**YOUR OBJECTIVE:**
Render every line of the records below as a JSON list of strings, one string per line, leaving out blank lines and the pictures.

**DATA:**
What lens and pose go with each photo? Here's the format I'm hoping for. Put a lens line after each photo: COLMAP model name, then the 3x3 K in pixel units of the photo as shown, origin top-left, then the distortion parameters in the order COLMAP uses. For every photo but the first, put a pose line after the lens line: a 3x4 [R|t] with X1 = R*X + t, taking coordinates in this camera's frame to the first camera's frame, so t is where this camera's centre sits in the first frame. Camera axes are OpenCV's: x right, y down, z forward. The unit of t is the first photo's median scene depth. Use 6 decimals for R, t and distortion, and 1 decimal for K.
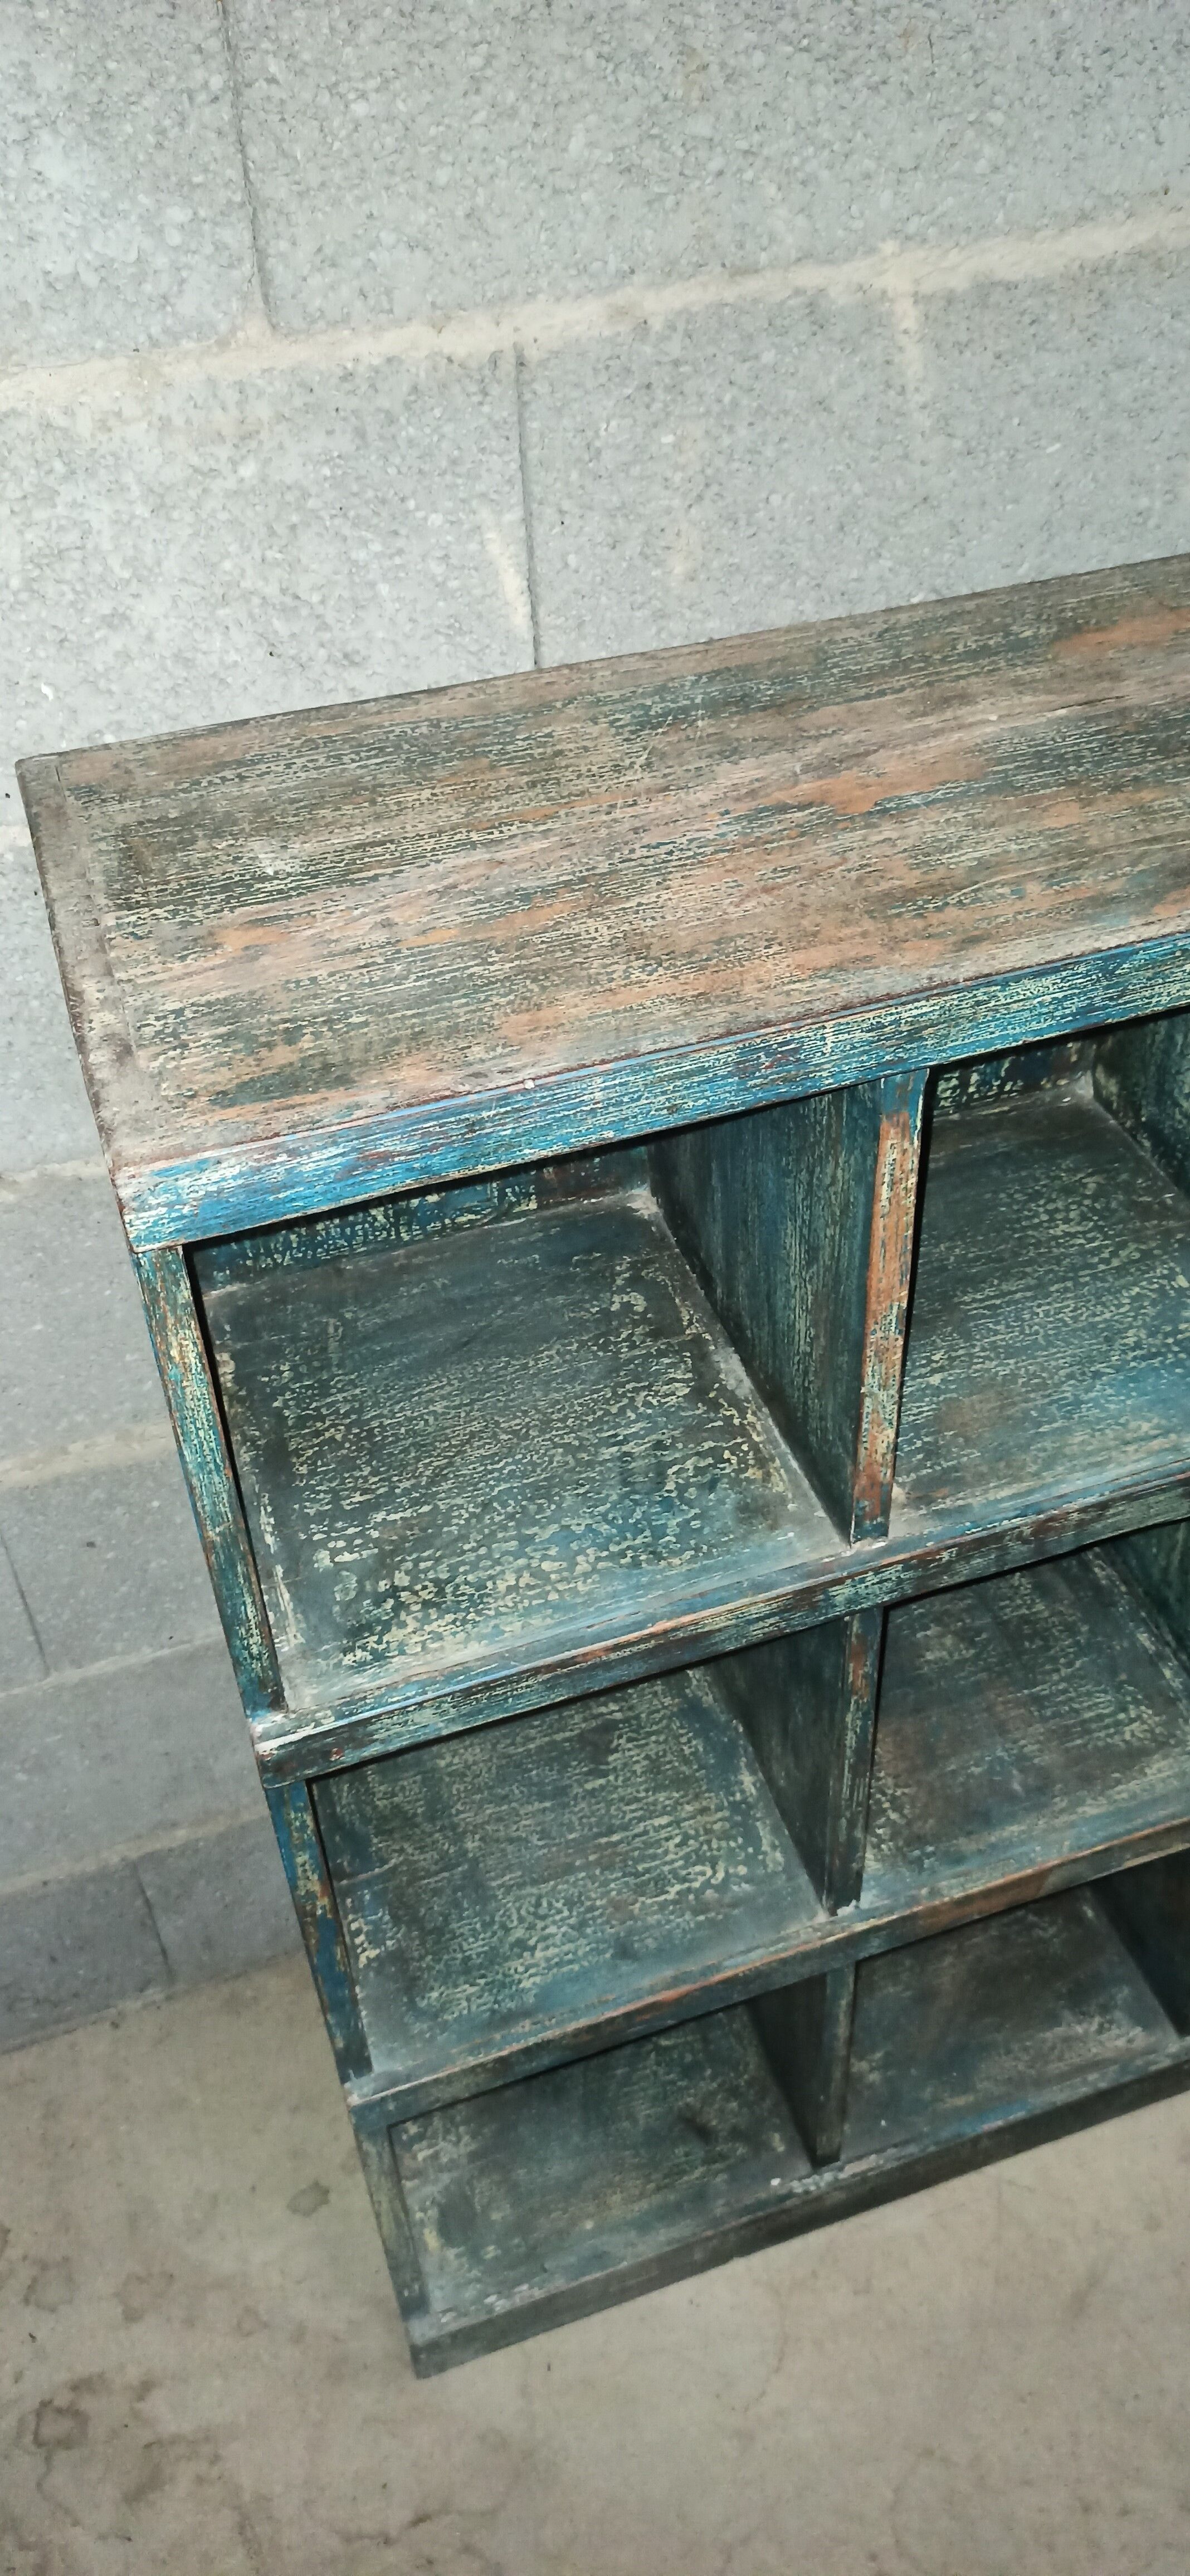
lens RADIAL K [[1908.6, 0, 603.6], [0, 1908.6, 1272.3], [0, 0, 1]] dist [0.062859, -0.065290]
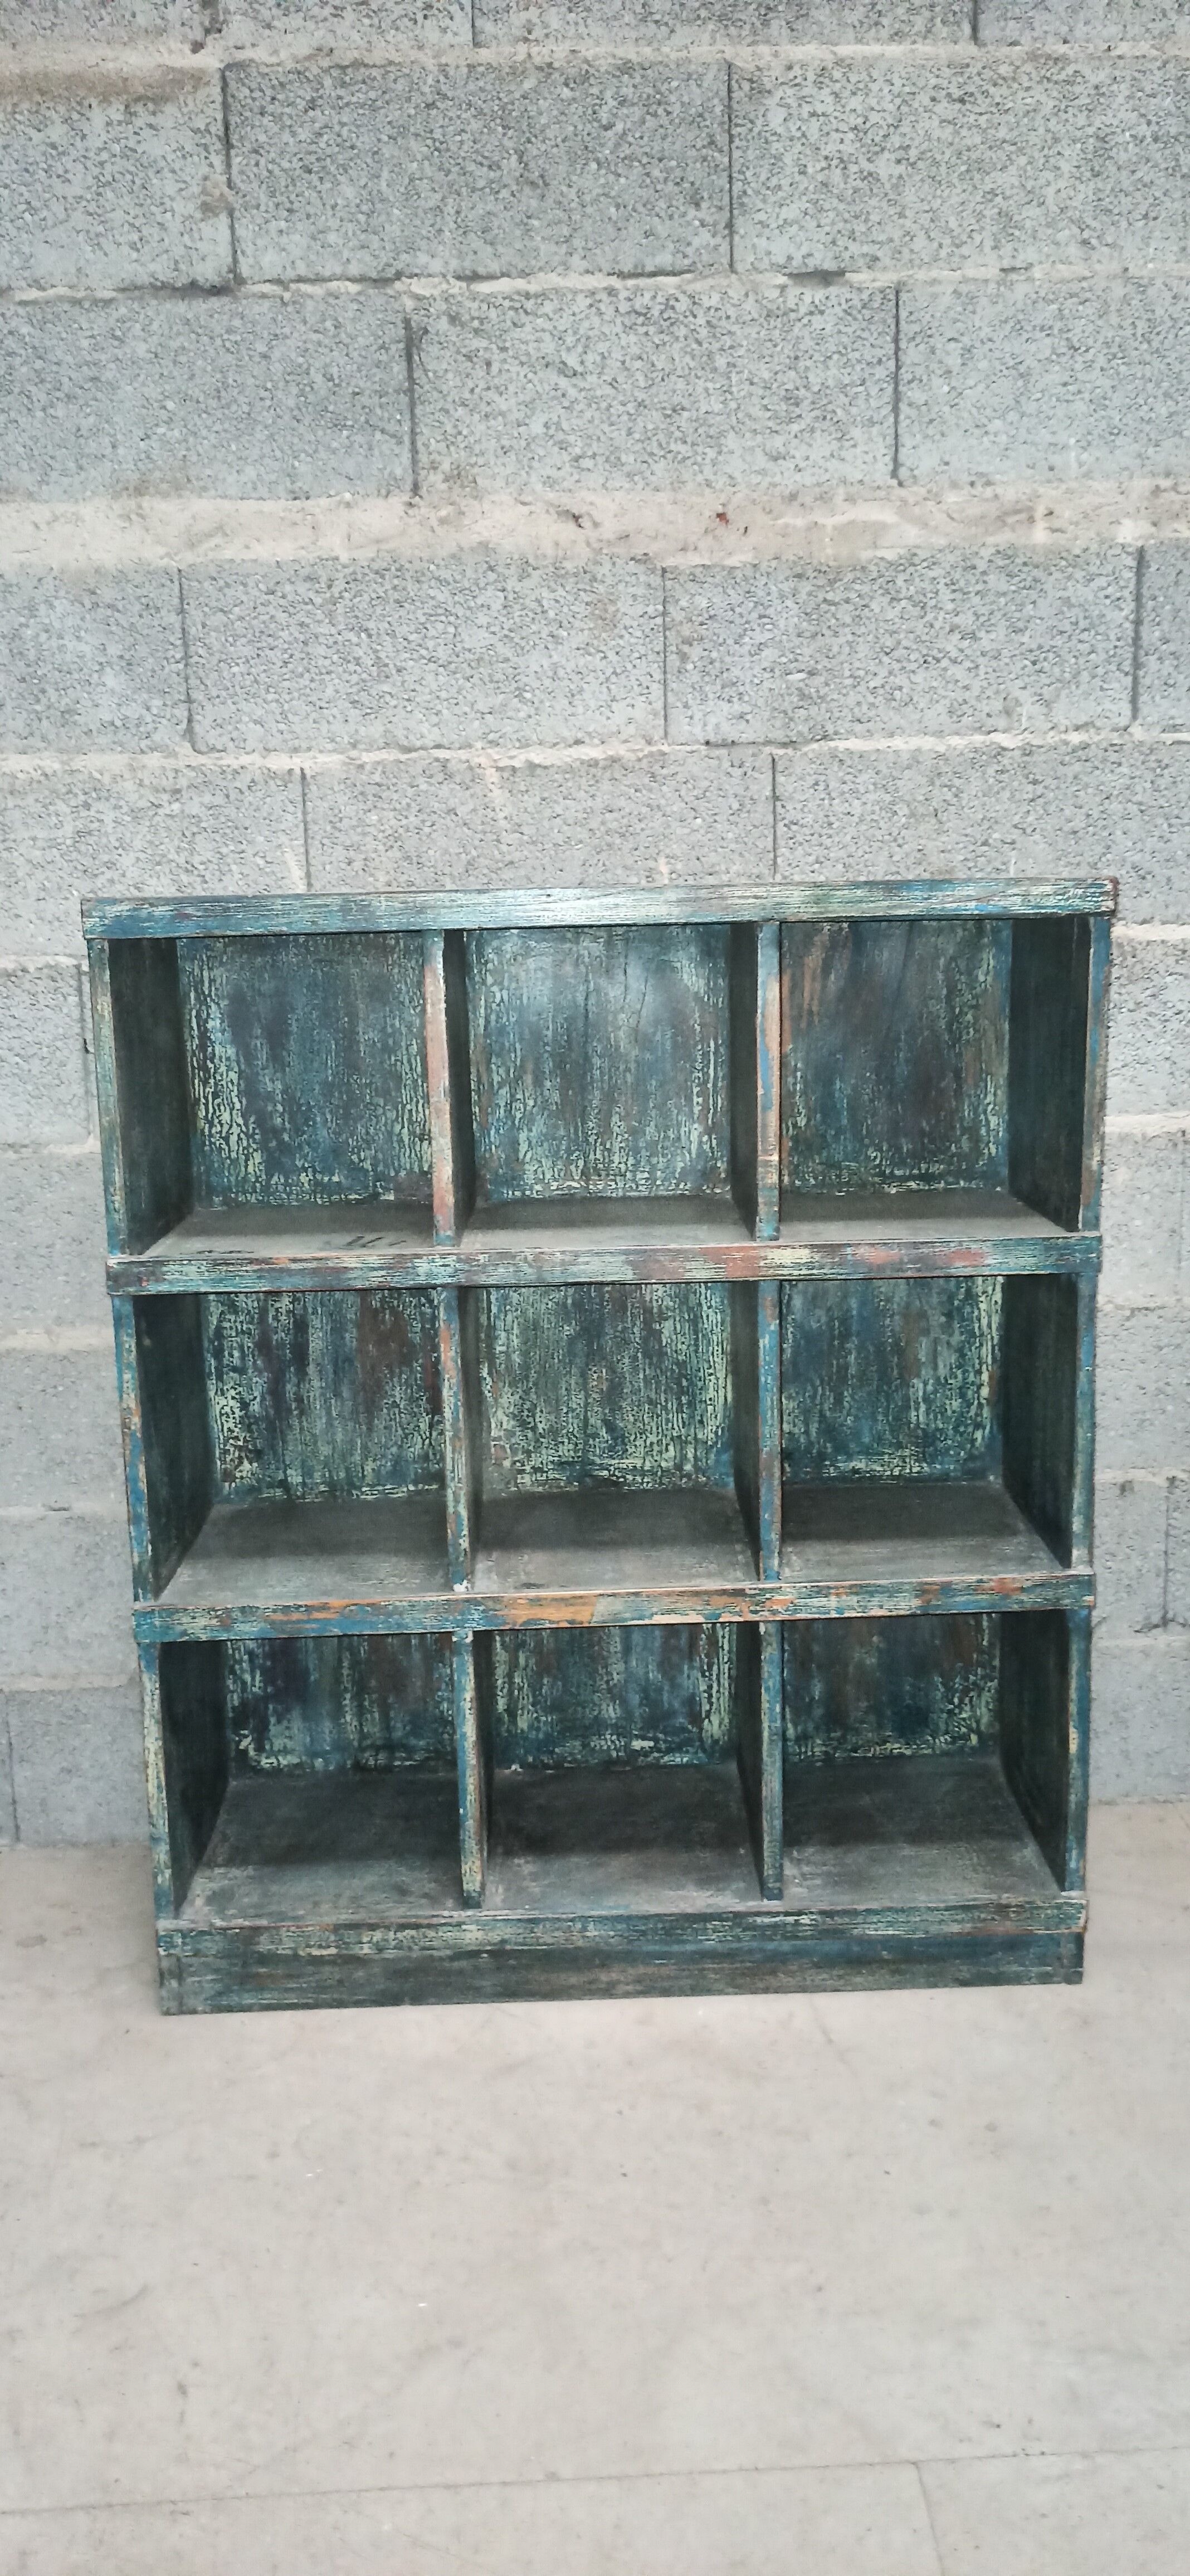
lens RADIAL K [[1908.6, 0, 606.9], [0, 1908.6, 1268.9], [0, 0, 1]] dist [0.062859, -0.065290]
pose [[0.957647, 0.071901, -0.278824, 0.936259], [-0.197780, 0.868011, -0.455456, 0.950611], [0.209275, 0.491312, 0.845468, -0.519365]]
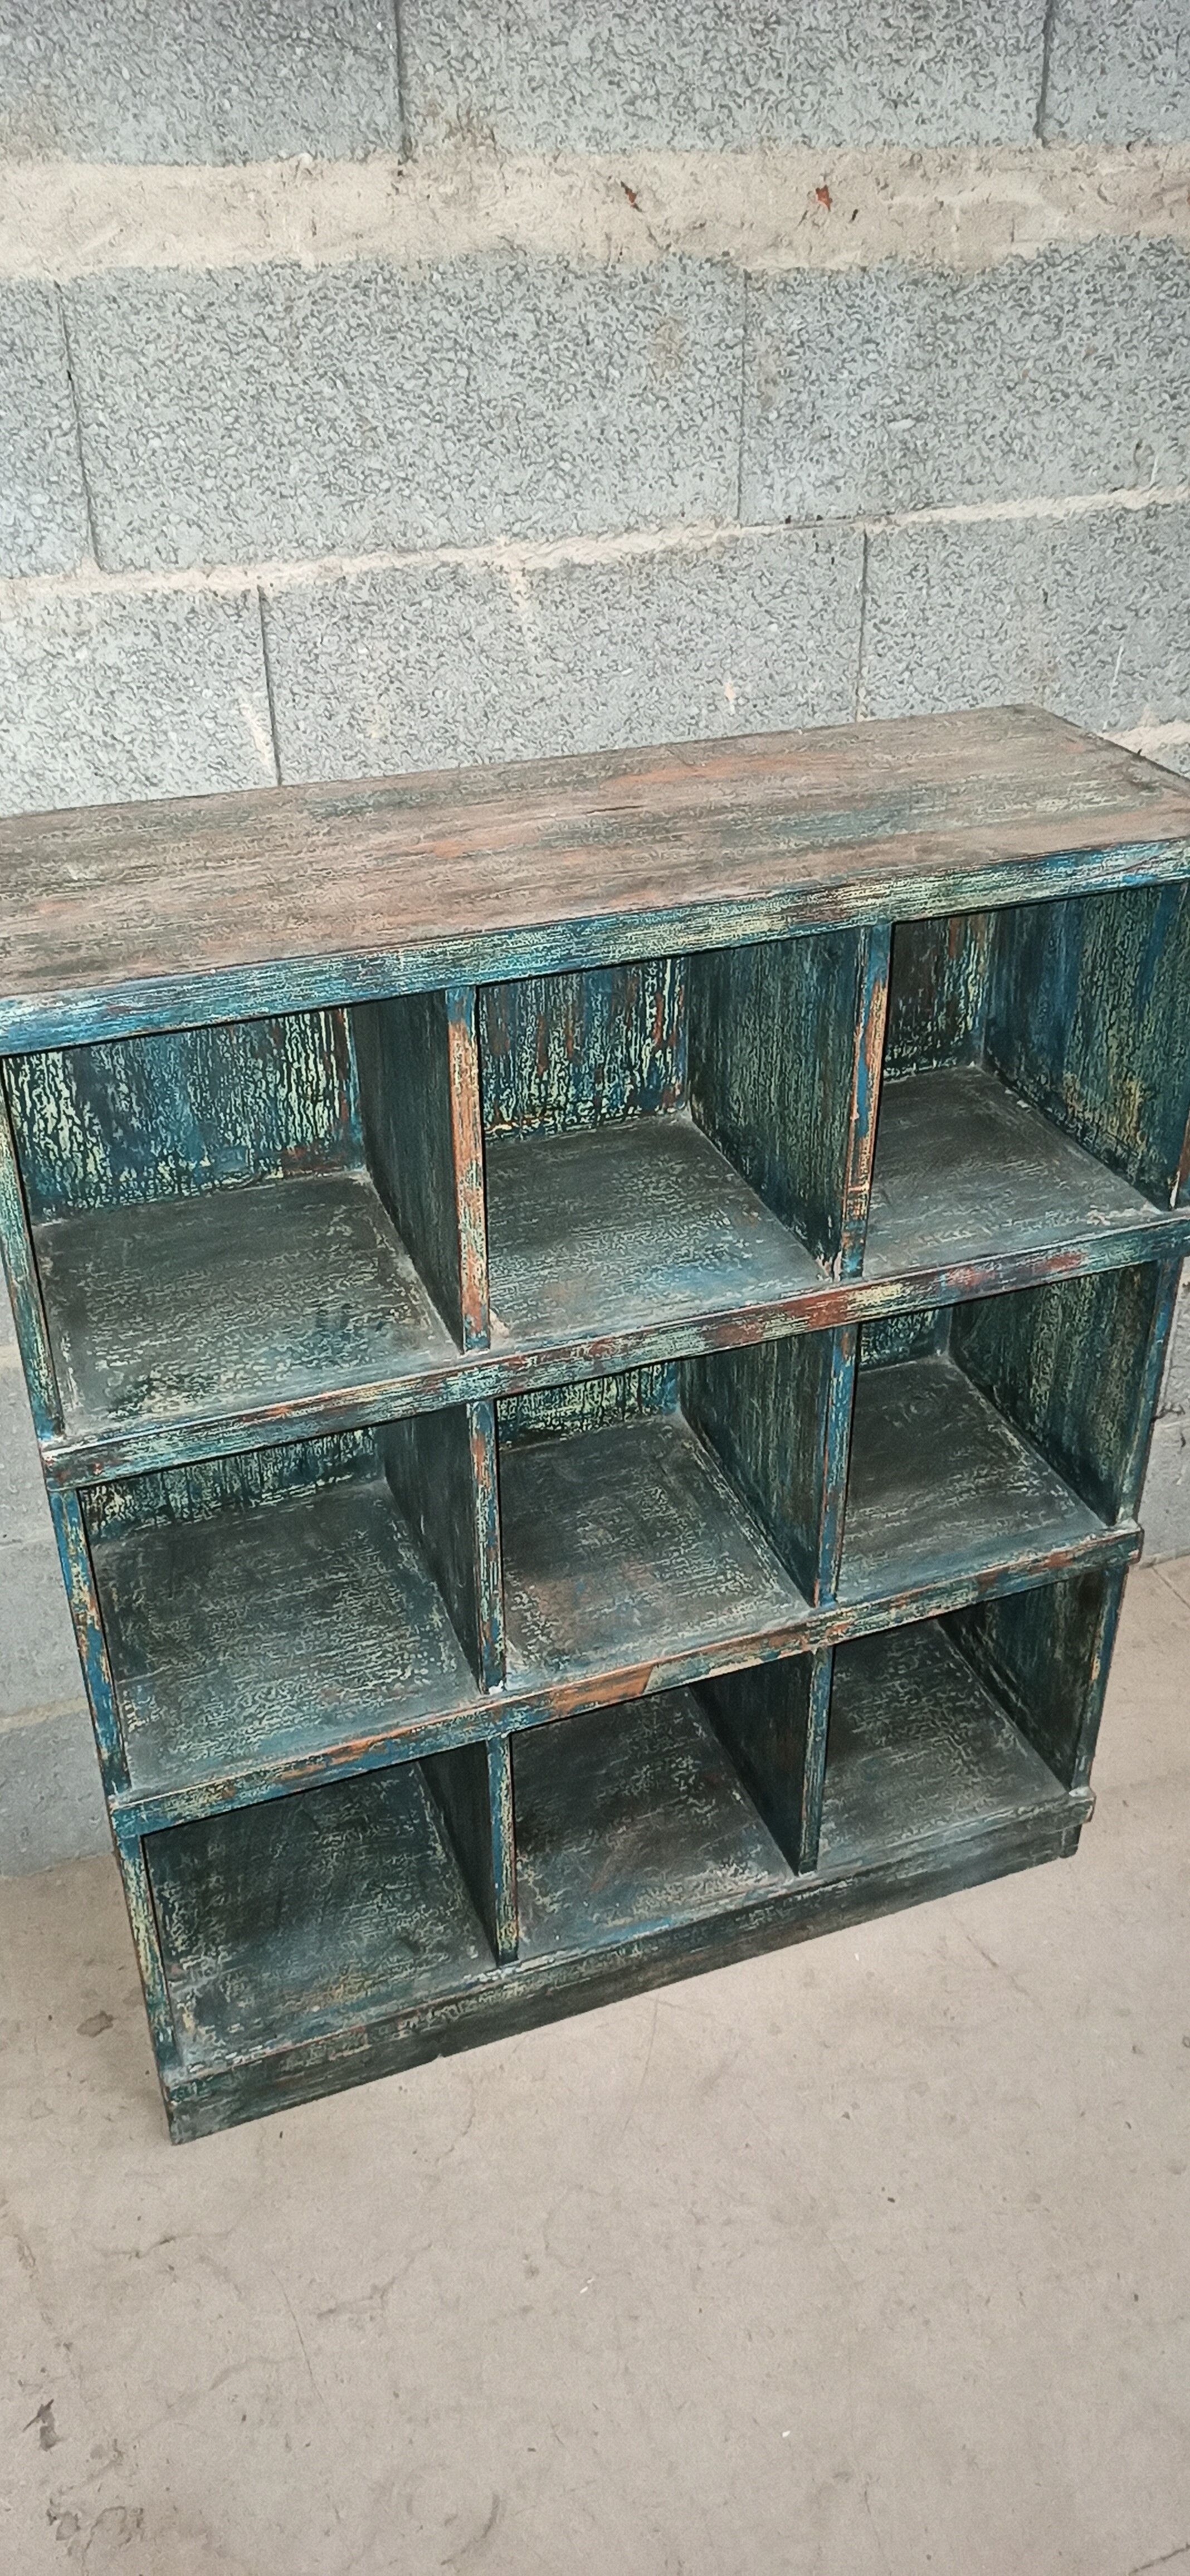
lens RADIAL K [[1908.6, 0, 608.7], [0, 1908.6, 1274.1], [0, 0, 1]] dist [0.062859, -0.065290]
pose [[0.998871, 0.014108, 0.045360, 0.171609], [-0.006799, 0.987511, -0.157403, 0.311328], [-0.047014, 0.156917, 0.986492, -0.464820]]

**YOUR RESPONSE:**
[
  "What lens and pose go with each photo? Here's the format I'm hoping for. Put a lens line after each photo: COLMAP model name, then the 3x3 K in pixel units of the photo as shown, origin top-left, then the distortion parameters in the order COLMAP uses. For every photo but the first, put a pose line after the lens line: a 3x4 [R|t] with X1 = R*X + t, taking coordinates in this camera's frame to the first camera's frame, so t is where this camera's centre sits in the first frame. Camera axes are OpenCV's: x right, y down, z forward. The unit of t is the first photo's median scene depth. Use 6 decimals for R, t and distortion, and 1 decimal for K.",
  "lens RADIAL K [[1908.6, 0, 603.6], [0, 1908.6, 1272.3], [0, 0, 1]] dist [0.062859, -0.065290]",
  "lens RADIAL K [[1908.6, 0, 606.9], [0, 1908.6, 1268.9], [0, 0, 1]] dist [0.062859, -0.065290]",
  "pose [[0.957647, 0.071901, -0.278824, 0.936259], [-0.197780, 0.868011, -0.455456, 0.950611], [0.209275, 0.491312, 0.845468, -0.519365]]",
  "lens RADIAL K [[1908.6, 0, 608.7], [0, 1908.6, 1274.1], [0, 0, 1]] dist [0.062859, -0.065290]",
  "pose [[0.998871, 0.014108, 0.045360, 0.171609], [-0.006799, 0.987511, -0.157403, 0.311328], [-0.047014, 0.156917, 0.986492, -0.464820]]"
]